La Comunidad de Madrid ha elevado el tono contra el gobierno de Pedro Sánchez tras detectar posibles irregularidades en el traslado de menores migrantes no acompañados, asegurando que algunos de ellos contaban con familiares o incluso trabajo en otras comunidades autónomas antes de ser reubicados.
El Gobierno que preside Isabel Díaz Ayuso ha advertido que no aceptará nuevos traslados, al considerar que el mecanismo utilizado carece actualmente de respaldo legal. Esta posición ha sido trasladada por la consejera de Servicios Sociales, Ana Dávila, en una carta dirigida al ministro Ángel Víctor Torres.
Según el Ejecutivo madrileño, el sistema aplicado habría pasado por alto aspectos clave como la situación personal de los menores, su entorno familiar o incluso su voluntad, lo que habría provocado casos en los que jóvenes han sido trasladados pese a estar ya integrados en otras regiones.

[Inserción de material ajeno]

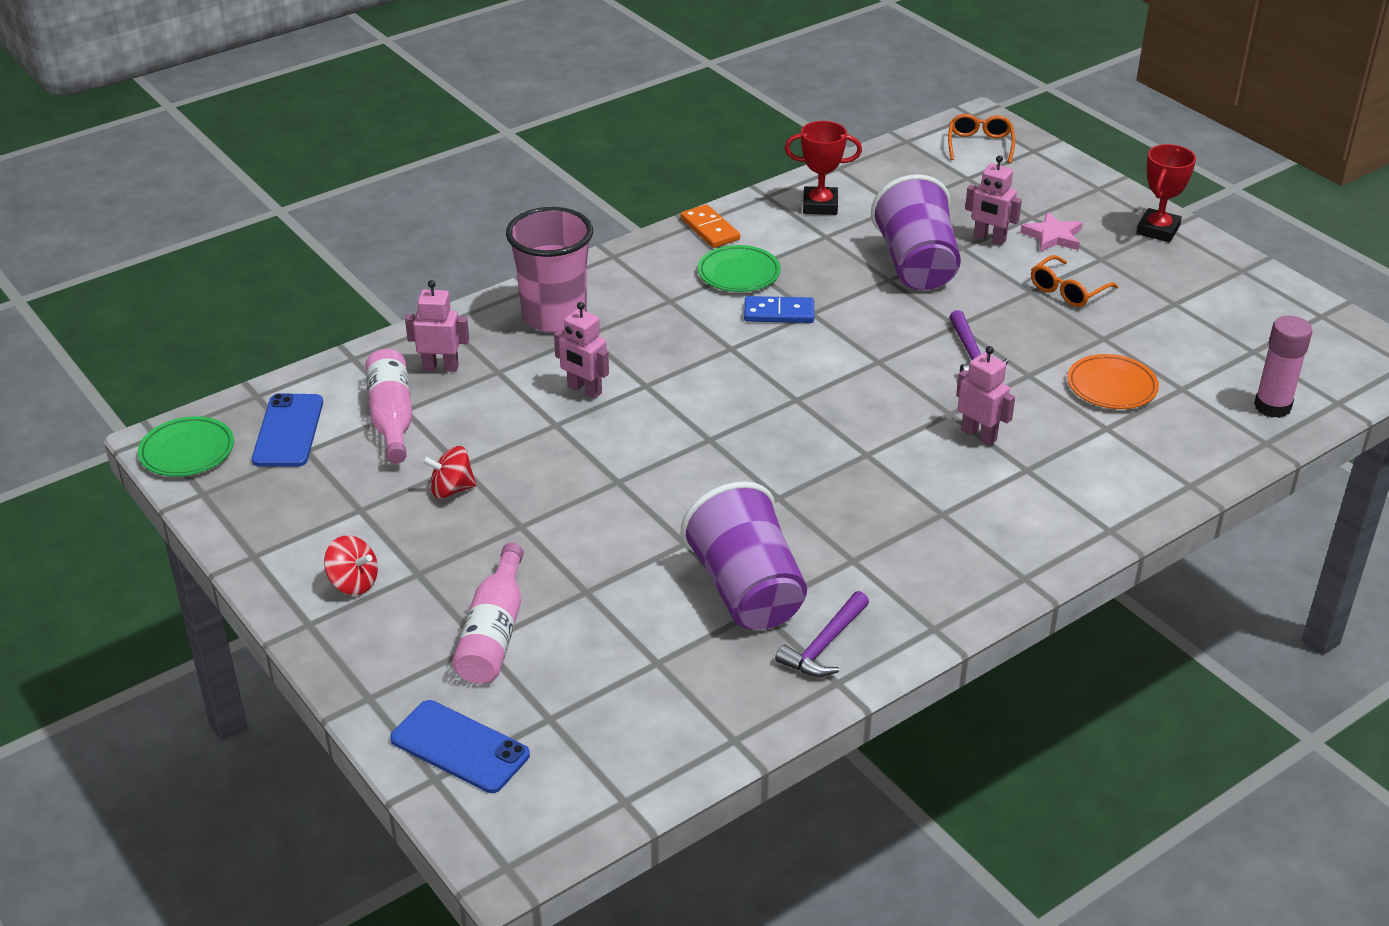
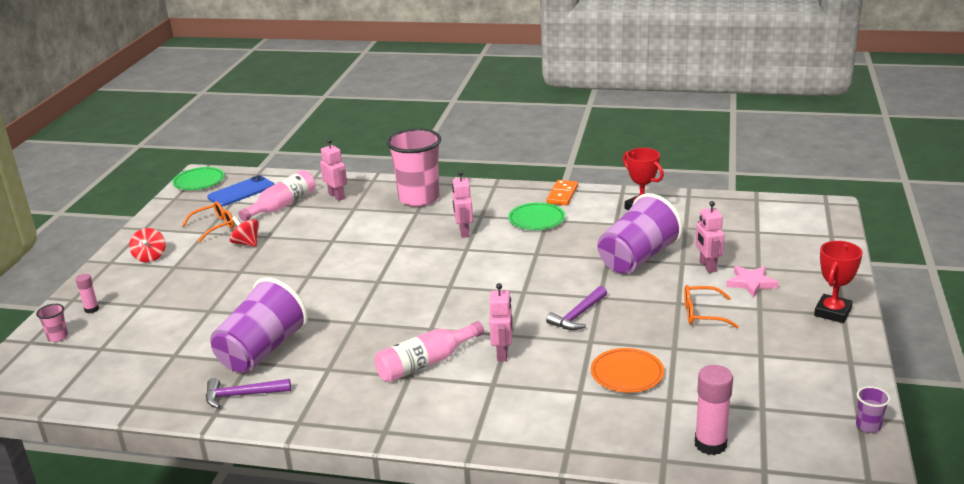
camera: 50 degrees right, 10 degrees down
blue phone [390,700,530,793] -> pink cup [36,304,68,342]
pink bottle [452,543,524,683] -> pink bottle moved to [374,321,484,382]
pink robot [554,302,609,399] -> pink robot moved to [452,171,473,238]
blue domino [744,296,814,323] -> none
orange glasses [948,114,1015,163] -> orange glasses moved to [181,202,234,243]
red trophy [1136,144,1196,242] -> red trophy turned 45 degrees counterclockwise [814,241,863,323]
none -> pink glue stick [76,274,99,314]
none -> purple cup [856,386,891,433]

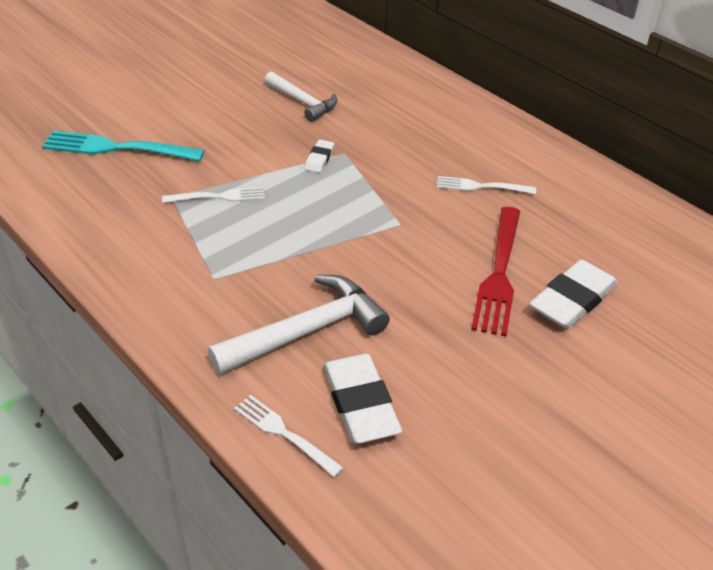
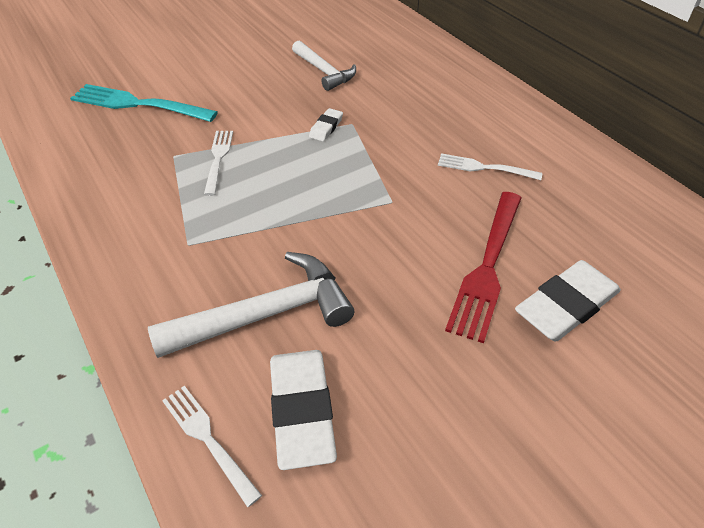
camera: 10 degrees right, 5 degrees up
white fork [162,187,265,203] -> white fork turned 90 degrees counterclockwise [204,131,233,196]

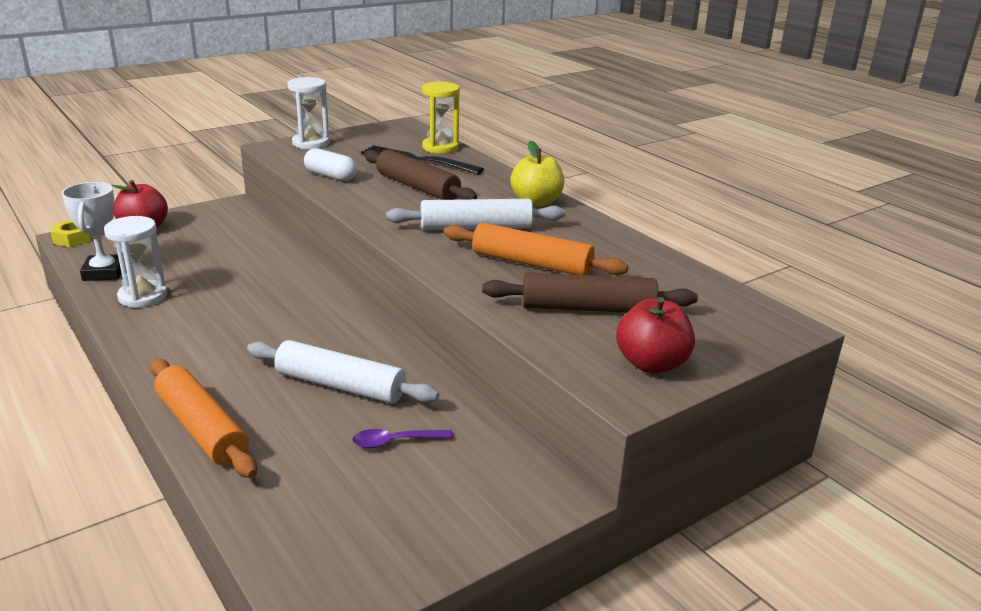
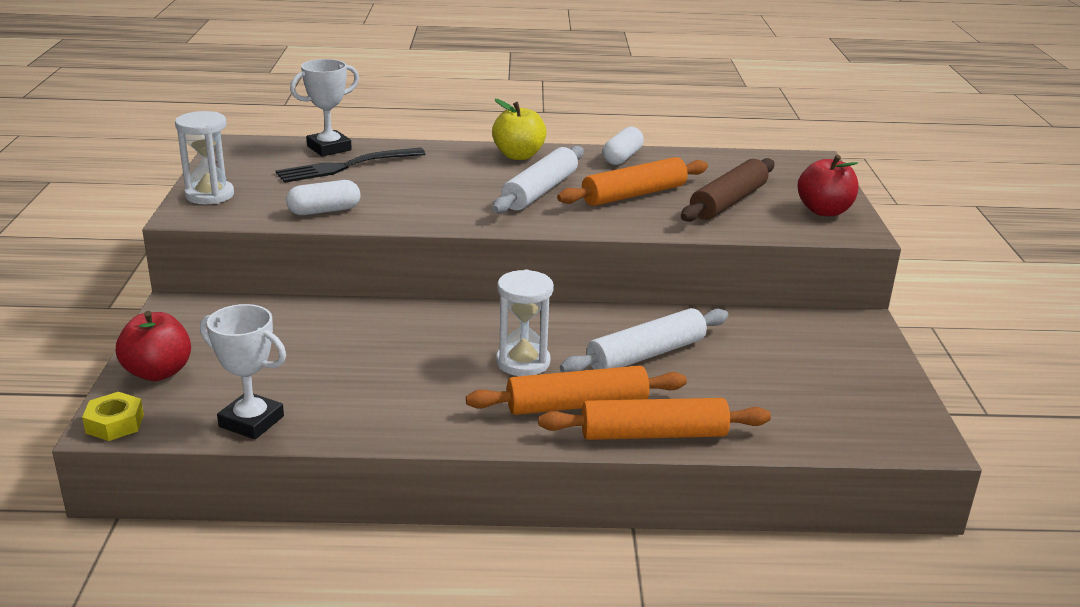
camera: 55 degrees left, 0 degrees up
white hourglass [104,216,167,308] -> white hourglass moved to [496,269,554,376]
purple spoon [352,429,453,448] -> none
brown rolling pin [364,150,477,200] -> none
yellow hourglass [422,82,460,154] -> white trophy [290,59,359,156]
none -> orange rolling pin [466,366,687,415]
none -> white capsule [603,127,644,165]

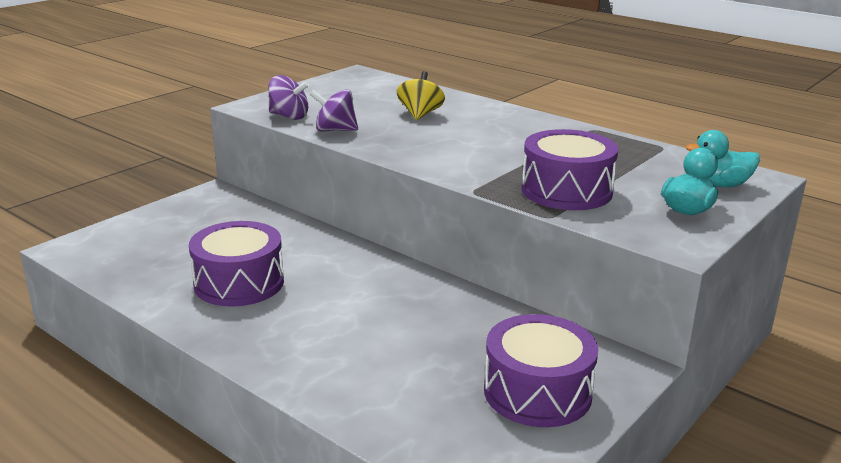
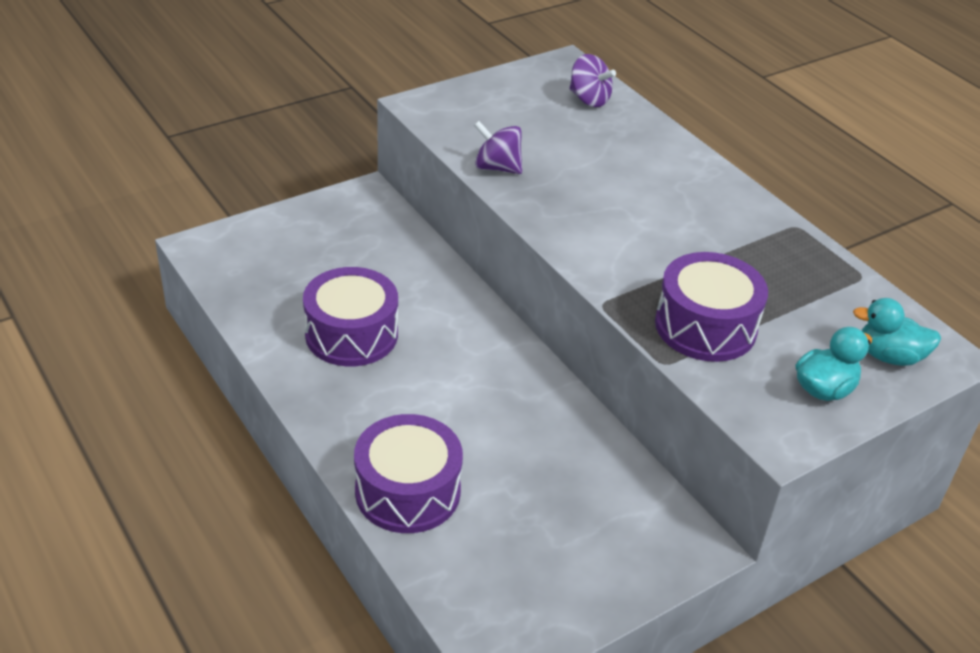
camera: 15 degrees right, 15 degrees up
purple spinning top [268,75,309,120] -> purple spinning top moved to [569,54,616,107]
yellow spinning top [397,71,445,120] -> none
purple drum [484,314,598,427] -> purple drum moved to [354,414,463,533]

Desde la Comunidad de Madrid sostienen que estas decisiones han derivado en situaciones de mayor vulnerabilidad, llegando en algunos casos a escenarios cercanos a la exclusión social. Además, denuncian la falta de coordinación con los servicios de protección y la ausencia de evaluaciones individualizadas.
En este contexto, Madrid ha instado al Gobierno central a detener este modelo de reubicación, advirtiendo de que recurrirá a acciones legales si se mantiene fuera de los procedimientos establecidos.
El conflicto se enmarca en la tensión entre administraciones por la gestión de menores migrantes, un debate que sigue abierto sobre el reparto, la legalidad de los traslados y las condiciones en las que se llevan a cabo.